Page MenuHomePhabricator

Check simple format constraints (no grouping) in PHP instead of SPARQL
Open, MediumPublic

Description

In the WikibaseQualityConstraints extension, we need to check user-provided input against user-provided regexes, which is generally unsafe without some sort of protection. (See the parent task for some more details.)

Currently, this is implemented using Shellbox (with a fairly short timeout). This is already an improvement over the previous implementation, which used the Wikidata Query Service. However, both of these solutions still add network overhead to the check, making it one of the slowest constraint checks.

The majority of user-provided regexes we’re interested in (77%) do not contain any parentheses, which means they cannot contain any groups and their star height must be 0 or 1. Unless I’m mistaken, this should mean we can safely evaluate them via preg_match (directly in the main PHP process, without Shellbox), and the evaluation time should not explode.

Are there any objections to this? Does anyone have an example query that causes exponential runtime in PCRE without containing parentheses, or are there other security problems when checking user-provided regexes besides runtime concerns?

Event Timeline

The only thing I can think of is security issue with preg_match. Security_checklist_for_developers says:

anything external that is used in part of regex should be escaped with preg_quote( $externalStr, $delimiter ). It puts a backslash in front of every character that is part of the regular expression syntax, and escapes also the delimiter given as second parameter:

$str = preg_replace( "!" . preg_quote( $externalStr, '!' ) . "!", $replacement, $str );

Well, we can’t do that, we want the user input to be interpreted as a regex, not literally… (though we will have to escape the delimiter)

I recommend reaching out to security people and ask their opinion on this.

@JBennett can we ask for your opinion here? or someone from your wonderful team?

Addshore subscribed.

Tagging the team to see if we can get some thoughts.

Jcross triaged this task as Medium priority.Oct 4 2019, 4:45 PM

@RazShuty @Addshore @Lucas_Werkmeister_WMDE - Sorry for the (very) delayed response here. Due to a healthy amount of organizational shift, the Security-Team is just now getting our Phab workboards in order to review these kinds of items more consistently. For now, it's still probably best to find one of us on IRC (most of us run bouncers or use IRCCloud) or email us if there are any lingering tasks like this.

Regarding this task, specifically:

However, the majority of user-provided regexes we’re interested in (76%) do not contain any parentheses, which means they cannot contain any groups and their star height must be 0 or 1. Unless I’m mistaken, this should mean we can safely evaluate them via preg_match, and the evaluation time should not explode.

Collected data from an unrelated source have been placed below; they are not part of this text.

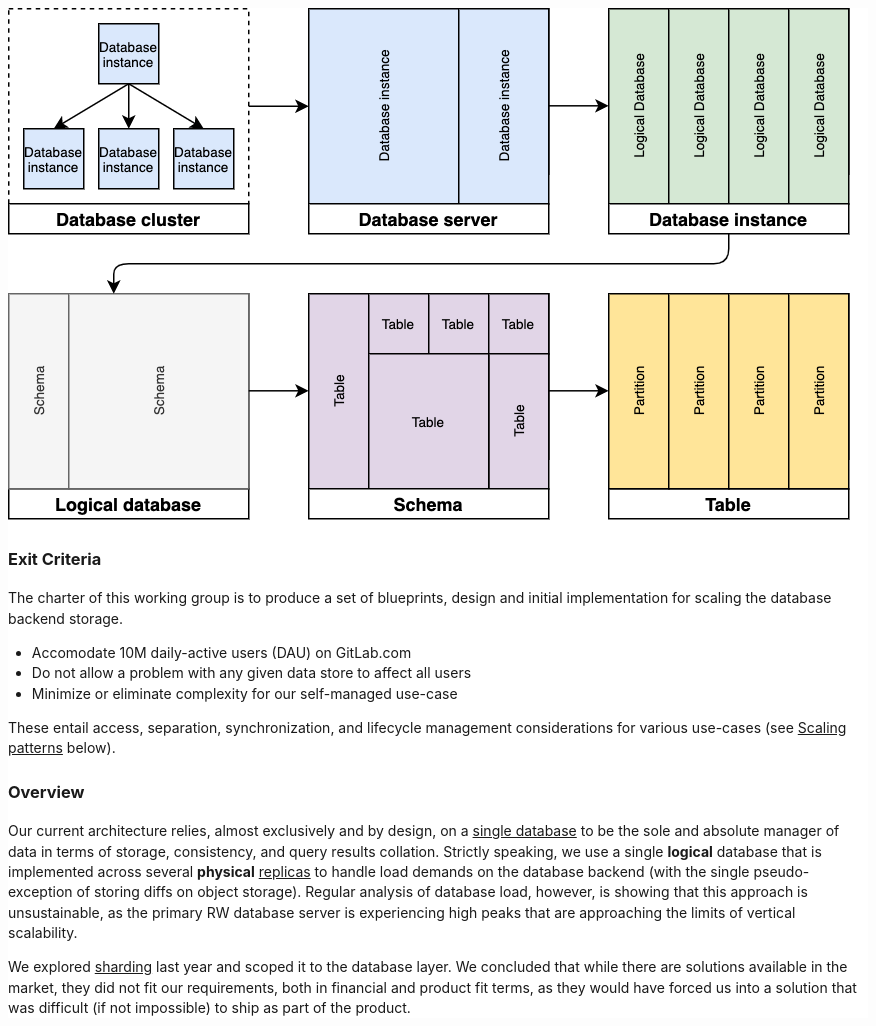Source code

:![Database Terms](./DB-terminology.png)

### Exit Criteria

The charter of this working group is to produce a set of blueprints, design and initial implementation for scaling the database backend storage.

* Accomodate 10M daily-active users (DAU) on GitLab.com
* Do not allow a problem with any given data store to affect all users
* Minimize or eliminate complexity for our self-managed use-case

These entail access, separation, synchronization, and lifecycle management considerations for various use-cases (see [Scaling patterns](#scaling-patterns) below).

### Overview

Our current architecture relies, almost exclusively and by design, on a [single database](/handbook/engineering/development/enablement/database/doc/strategy.html#single-data-store) to be the sole and absolute manager of data in terms of storage, consistency, and query results collation. Strictly speaking, we use a single **logical** database that is implemented across several **physical** [replicas](https://about.gitlab.com/handbook/engineering/architecture/practice/scalability/#example-postgres-current-state) to handle load demands on the database backend (with the single pseudo-exception of storing diffs on object storage).  Regular analysis of database load, however, is showing that this approach is unsustainable, as the primary RW database server is experiencing high peaks that are approaching the limits of vertical scalability.

We explored [sharding](/company/team/structure/working-groups/sharding/) last year and scoped it to the database layer. We concluded that while there are solutions available in the market, they did not fit our requirements, both in financial and product fit terms, as they would have forced us into a solution that was difficult (if not impossible) to ship as part of the product.
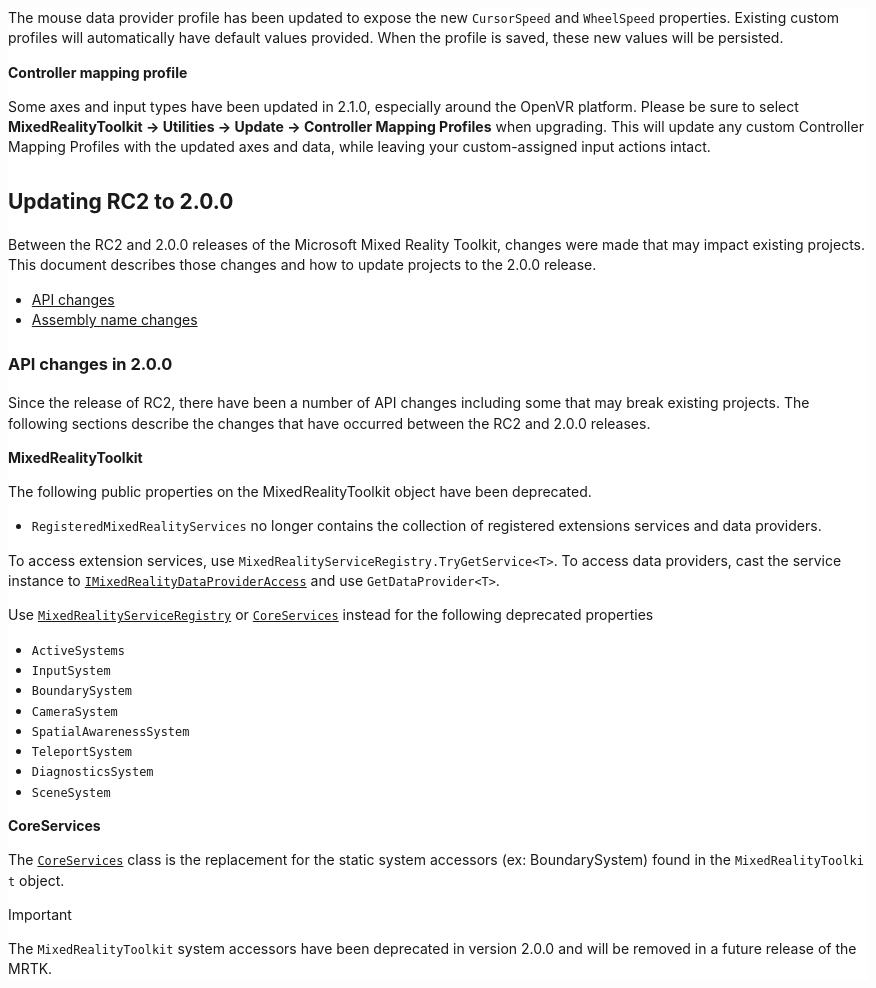 The mouse data provider profile has been updated to expose the new `CursorSpeed` and `WheelSpeed` properties. Existing custom profiles will automatically have default values provided. When the profile is saved, these new values will be persisted.

**Controller mapping profile**

Some axes and input types have been updated in 2.1.0, especially around the OpenVR platform. Please be sure to select **MixedRealityToolkit -> Utilities -> Update -> Controller Mapping Profiles** when upgrading. This will update any custom Controller Mapping Profiles with the updated axes and data, while leaving your custom-assigned input actions intact.

## Updating RC2 to 2.0.0

Between the RC2 and 2.0.0 releases of the Microsoft Mixed Reality Toolkit, changes were made that may impact existing projects. This document describes those changes and how to update projects to the 2.0.0 release.

- [API changes](#api-changes-in-200)
- [Assembly name changes](#assembly-name-changes-in-200)

### API changes in 2.0.0

Since the release of RC2, there have been a number of API changes including some that may break existing projects. The following sections describe the changes that have occurred between the RC2 and 2.0.0 releases.

**MixedRealityToolkit**

The following public properties on the MixedRealityToolkit object have been deprecated.

- `RegisteredMixedRealityServices` no longer contains the collection of registered extensions services and data providers.

To access extension services, use `MixedRealityServiceRegistry.TryGetService<T>`. To access data providers, cast the service instance to [`IMixedRealityDataProviderAccess`](xref:Microsoft.MixedReality.Toolkit.IMixedRealityDataProviderAccess) and use `GetDataProvider<T>`.

Use [`MixedRealityServiceRegistry`](xref:Microsoft.MixedReality.Toolkit.MixedRealityServiceRegistry) or [`CoreServices`](xref:Microsoft.MixedReality.Toolkit.CoreServices) instead for the following deprecated properties

- `ActiveSystems`
- `InputSystem`
- `BoundarySystem`
- `CameraSystem`
- `SpatialAwarenessSystem`
- `TeleportSystem`
- `DiagnosticsSystem`
- `SceneSystem`

**CoreServices**

The [`CoreServices`](xref:Microsoft.MixedReality.Toolkit.CoreServices) class is the replacement for the static system accessors (ex: BoundarySystem) found in the `MixedRealityToolkit` object.

>[!IMPORTANT]
>The `MixedRealityToolkit` system accessors have been deprecated in version 2.0.0 and will be removed in a future release of the MRTK.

I feel like this is a generally safe assumption to make in eliminating large swaths of likely benign regexp patterns, assuming someone doesn't create an enormously lengthy regular expression pattern which might suffer from other performance-related issues. In addition to parentheses, I'd guess that any occurrences of unbound repetition operators (+, *, {n,}) might further help to classify potentially dangerous regexp patterns. Of course static analysis to determine the safety of specific regexp patterns is fairly difficult if not impossible in certain situations, so additional solutions involving sandboxing, limiting memory usage, etc. as discussed on the parent task would certainly be encouraged as best practices by the Security-Team.

Probably blocked on the RFC around regexes.
RFC will be written in T236150

Addshore changed the task status from Open to Stalled.Nov 6 2019, 12:08 PM

I guess we can decline this task? My hope was that we could check some regular expressions locally without waiting for a safe mechanism to evaluate arbitrary regexes, but that didn’t happen. It now looks like T260330: RFC: PHP microservice for containerized shell execution is no more than a few months away (wild guess, I’m not involved with that project), which would presumably unlock checking all regular expressions without the query service (though still with some network request overhead).

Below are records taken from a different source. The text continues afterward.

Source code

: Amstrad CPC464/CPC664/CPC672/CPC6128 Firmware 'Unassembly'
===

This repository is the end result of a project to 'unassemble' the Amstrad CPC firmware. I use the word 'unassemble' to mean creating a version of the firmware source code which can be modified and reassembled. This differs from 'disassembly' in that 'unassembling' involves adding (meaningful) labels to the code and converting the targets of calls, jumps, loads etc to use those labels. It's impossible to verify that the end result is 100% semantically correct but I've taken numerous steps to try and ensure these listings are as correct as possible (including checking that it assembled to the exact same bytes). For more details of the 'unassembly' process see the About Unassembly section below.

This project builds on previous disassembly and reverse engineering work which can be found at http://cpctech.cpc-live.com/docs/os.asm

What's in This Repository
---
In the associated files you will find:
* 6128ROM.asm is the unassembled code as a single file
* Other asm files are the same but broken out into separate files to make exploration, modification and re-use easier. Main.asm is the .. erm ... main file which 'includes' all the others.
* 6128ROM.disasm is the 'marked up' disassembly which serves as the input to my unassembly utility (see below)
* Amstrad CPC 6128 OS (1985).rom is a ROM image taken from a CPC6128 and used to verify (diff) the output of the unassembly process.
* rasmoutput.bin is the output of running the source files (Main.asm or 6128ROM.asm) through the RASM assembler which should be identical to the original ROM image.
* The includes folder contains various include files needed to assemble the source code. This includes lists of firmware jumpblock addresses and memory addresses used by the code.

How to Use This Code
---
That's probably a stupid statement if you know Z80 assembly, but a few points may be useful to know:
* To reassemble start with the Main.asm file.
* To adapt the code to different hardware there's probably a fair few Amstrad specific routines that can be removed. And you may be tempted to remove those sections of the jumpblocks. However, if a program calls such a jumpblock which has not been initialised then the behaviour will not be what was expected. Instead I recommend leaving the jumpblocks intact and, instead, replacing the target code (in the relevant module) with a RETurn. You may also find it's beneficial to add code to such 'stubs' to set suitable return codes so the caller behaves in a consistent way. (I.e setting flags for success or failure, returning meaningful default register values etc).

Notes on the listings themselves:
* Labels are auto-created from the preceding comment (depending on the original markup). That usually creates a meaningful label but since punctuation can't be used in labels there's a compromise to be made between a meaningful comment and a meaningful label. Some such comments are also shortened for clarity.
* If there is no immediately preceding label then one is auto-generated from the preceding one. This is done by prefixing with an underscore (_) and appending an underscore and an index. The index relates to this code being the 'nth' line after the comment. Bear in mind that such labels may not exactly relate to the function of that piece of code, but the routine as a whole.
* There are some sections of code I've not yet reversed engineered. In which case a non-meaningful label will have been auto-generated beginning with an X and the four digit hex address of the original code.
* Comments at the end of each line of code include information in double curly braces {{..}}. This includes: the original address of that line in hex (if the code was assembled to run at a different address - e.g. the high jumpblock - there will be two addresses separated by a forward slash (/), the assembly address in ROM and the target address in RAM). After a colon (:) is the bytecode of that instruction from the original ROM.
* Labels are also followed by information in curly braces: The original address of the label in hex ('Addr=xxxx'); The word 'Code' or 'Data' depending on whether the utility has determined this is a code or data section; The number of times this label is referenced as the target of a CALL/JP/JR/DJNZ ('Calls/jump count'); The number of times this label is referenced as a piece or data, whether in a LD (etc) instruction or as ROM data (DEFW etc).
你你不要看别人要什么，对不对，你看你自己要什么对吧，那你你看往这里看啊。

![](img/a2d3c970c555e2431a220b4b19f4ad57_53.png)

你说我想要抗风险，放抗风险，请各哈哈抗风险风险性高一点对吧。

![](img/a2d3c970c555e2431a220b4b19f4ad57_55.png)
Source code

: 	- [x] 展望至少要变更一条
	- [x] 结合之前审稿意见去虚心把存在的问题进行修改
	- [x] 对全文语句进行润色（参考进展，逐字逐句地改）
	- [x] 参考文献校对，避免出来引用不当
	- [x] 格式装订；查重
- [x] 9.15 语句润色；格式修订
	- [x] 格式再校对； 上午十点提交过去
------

In T176312#7269680 it was concluded that this task here is still worth looking into.

Addshore changed the task status from Stalled to Open.Sep 14 2021, 8:31 AM

No longer stalled then I guess!

@Lucas_Werkmeister_WMDE it looks like the description is probably quite out of date in terms of the current state and what we may actually want to do here (it mainly point to and talks about the parent ticket which is now closed).
Any chance you could give it a go re writing it?

I’ve refreshed the task description a bit, hope it helps.